In March 2020, Europol announced that it had arrested more than two dozen people suspected of draining bank accounts by hijacking victims’ phone numbers via SIM-swap fraud. The cross-border investigation lasted eight months with a collaboration between the Romanian National Police (Poliția Română) and the Austrian Criminal Intelligence Service (Bundeskriminalamt), with the support of Europol, leading to the arrest of 14 members of a crime gang who emptied bank accounts in Austria by gaining control over their victims’ phone numbers.
The modus operandi was simple. Once having gained control over a victim’s phone number, the criminals would then use stolen banking credentials to log onto a mobile banking application to generate a withdrawal transaction, which they then validated with a one-time password sent by the bank via SMS, allowing them to withdraw money at cardless ATMs. It is estimated that this gang managed to steal over half a million pounds from unsuspecting bank account owners.
This case, alongside another Europol investigation in January 2020 where suspects across Spain believed to be part of a hacking ring that stole over £3 million in a series of SIM-swapping attacks, has highlighted the growing frequency of this latest attack vector.
As SIM swapping requires substantial effort and costs from attackers, we are seeing high net worth individuals and people in positions of corporate, government, or social influence increasingly being targeted.
Understanding the cyber-criminals’ attack method
So, what is the likely attack formula and how do you know if you have been attacked? Attacks normally utilize blackmailing, bribing, or socially engineering a cell phone service provider employee to leverage their access to customer information or the mobile network itself.
Another method is constructing a profile of the target that contains sufficient PII (personally identifiable information) to falsely authenticate themselves to the target’s cell phone carrier. This can be achieved through service provider data breaches or by compiling PII data breaches.

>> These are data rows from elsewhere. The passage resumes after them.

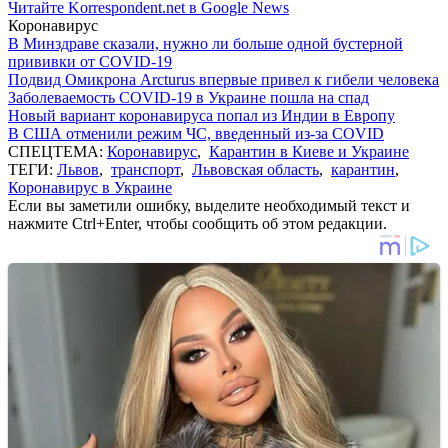
Читайте Korrespondent.net в Google News
Коронавирус
В Минздраве сказали, нужно ли больше одной бустерной
прививки от COVID-19
Подвид Омикрона Arcturus впервые привел к гибели человека
Заболеваемость COVID-19 в Украине пошла на спад
Новый вариант коронавируса попал из Индии в Европу
В США отменили режим ЧС, введенный из-за COVID
СПЕЦТЕМА:
Коронавирус
,
Карантин в Киеве и Украине
ТЕГИ:
Львов
,
транспорт
,
Львовская область
,
карантин
,
Коронавирус в Украине
Если вы заметили ошибку, выделите необходимый текст и
нажмите Ctrl+Enter, чтобы сообщить об этом редакции.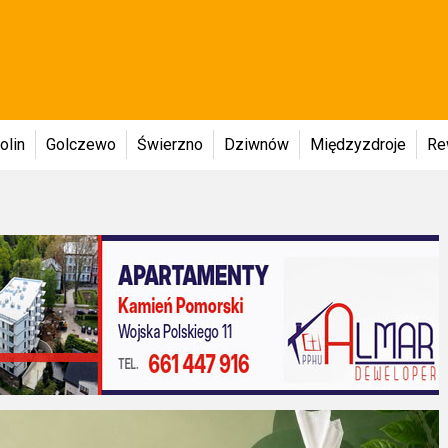
olin
Golczewo
Świerzno
Dziwnów
Międzyzdroje
Re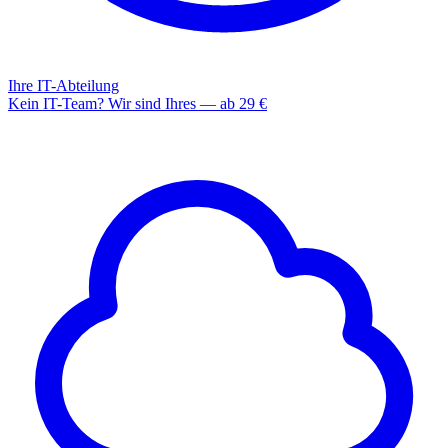
Ihre IT-Abteilung
Kein IT-Team? Wir sind Ihres — ab 29 €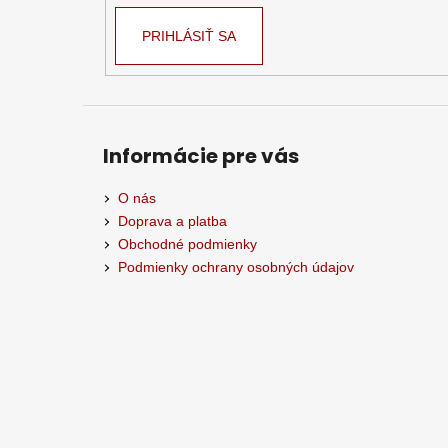
PRIHLÁSIŤ SA
Informácie pre vás
O nás
Doprava a platba
Obchodné podmienky
Podmienky ochrany osobných údajov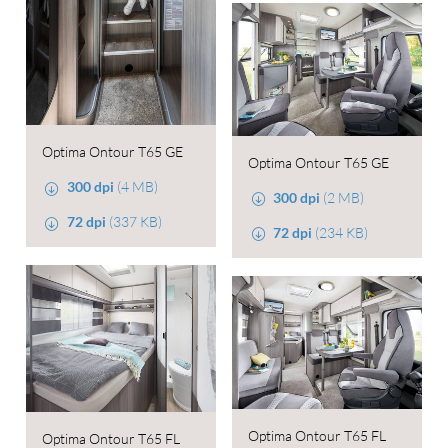
Optima Ontour T65 GE
Optima Ontour T65 GE
300 dpi
(4 MB)
300 dpi
(2 MB)
72 dpi
(337 KB)
72 dpi
(234 KB)
Optima Ontour T65 FL
Optima Ontour T65 FL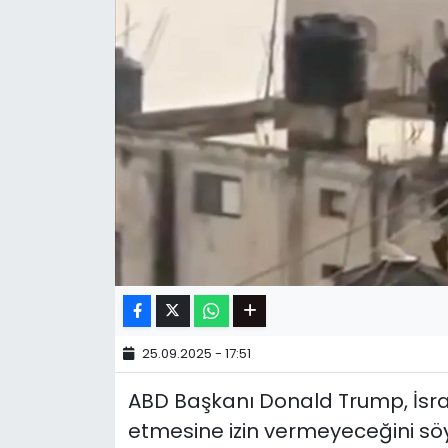
25.09.2025 - 17:51
ABD Başkanı Donald Trump, İsrail'
etmesine izin vermeyeceğini söyle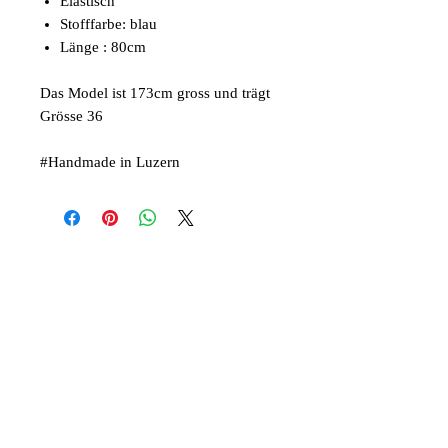
Elastisch
Stofffarbe: blau
Länge : 80cm
Das Model ist 173cm gross und trägt
Grösse 36
#Handmade in Luzern
Related Products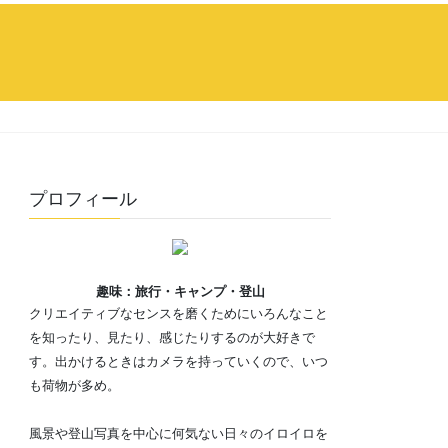
プロフィール
趣味：旅行・キャンプ・登山
クリエイティブなセンスを磨くためにいろんなこと
を知ったり、見たり、感じたりするのが大好きで
す。出かけるときはカメラを持っていくので、いつ
も荷物が多め。
風景や登山写真を中心に何気ない日々のイロイロを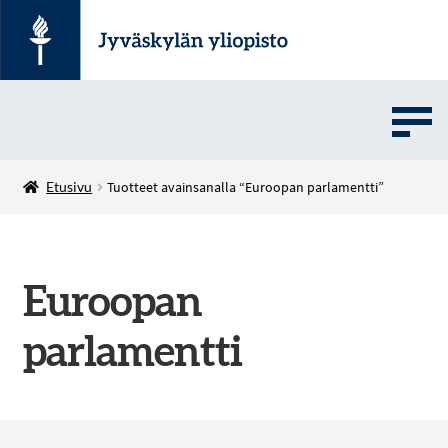
UMOVE
Etusivu
Tuotteet avainsanalla “Euroopan parlamentti”
SOVELLUSMYYNTI
Euroopan
English
parlamentti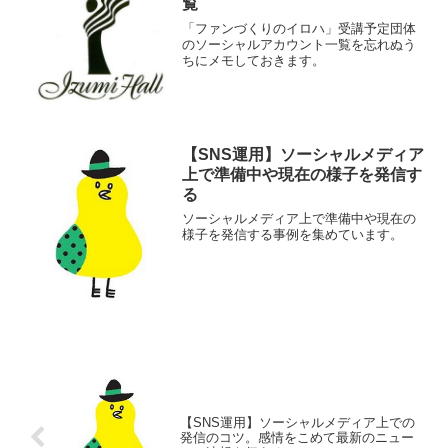
覧
「ファンづくりのイロハ」受講予定団体
のソーシャルアカウント一覧を忘れぬう
ちにメモしておきます。
【SNS運用】ソーシャルメディア
上で準備中や現在の様子を発信す
る
ソーシャルメディア上で準備中や現在の
様子を発信する事例を集めています。
【SNS運用】ソーシャルメディア上での
発信のコツ。感情をこめて最新のニュー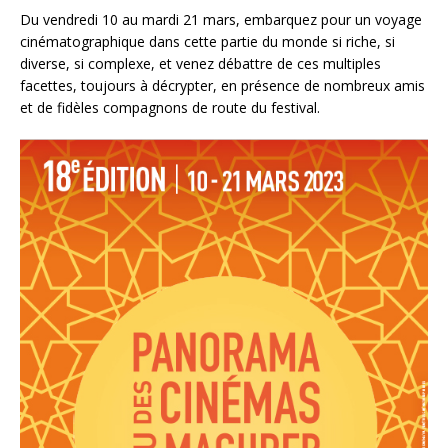
Du vendredi 10 au mardi 21 mars, embarquez pour un voyage
cinématographique dans cette partie du monde si riche, si
diverse, si complexe, et venez débattre de ces multiples
facettes, toujours à décrypter, en présence de nombreux amis
et de fidèles compagnons de route du festival.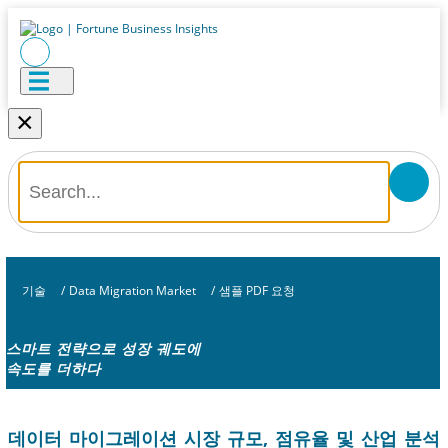
×
기술
/
Data Migration Market
/
샘플 PDF 요청
스마트 전략으로 성장 궤도에
속도를 더하다
데이터 마이그레이션 시장 규모, 점유율 및 산업 분석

The signs of attack are that affected phones simply cannot make calls, they have no reception, and potentially have no access to emergency services. Furthermore, the attackers take over online accounts belonging to the subscriber. Unexpected text messages or e-mails referring to password resets, account logins, or phone number changes may occur before a successful takeover.
Mitigating SIM-swapping attacks
The alarming aspect about any SIM-swapping attack is that the victim usually hasn’t done anything that they shouldn’t, so in that respect it is hard to be extra vigilant. They haven’t clicked on a link in a phishing email and they haven’t gone to a fake site, their phone has simply stopped working.
The problem has probably arisen because an employee at the cell phone carrier was fooled by the attacker into reissuing the SIM, which was then used to take over the number.
That said, there are ways to avoid such attacks. It is important for individuals to establish a PIN code for their mobile carrier account. This can add a protective boundary for attacks that have targeted their PII. Unfortunately, this does not protect against attacks conducted with the assistance of malicious insiders.
Another option is prioritizing authentication applications over SMS-based two-factor authentication. Apps such as Google’s Authenticator, Okta, or Authy can be associated with a physical device, not just a phone number.
A benefit - besides not having an SMS message hijacked - is that the individual will have all the codes in a central location and that they are available all the time, even when the phone is offline.
Other ways also include using a physical authentication key for critical accounts and ensuring vigilance, as major service disruption such as failed message delivery should be addressed urgently by reporting the situation to your service provider, monitoring passwords of online accounts and checking bank account transactions.
With SIM-swap cases already rising and additionally cases of criminal activity being linked to the COVID-19 pandemic it is important to highlight that SIM-swapping is a key reason why a phone number may not be the best verifier of a person’s identity as it represents a hole in the authenticator process. Adding additional layers of protection could help keep individual accounts and identity safe from these criminals.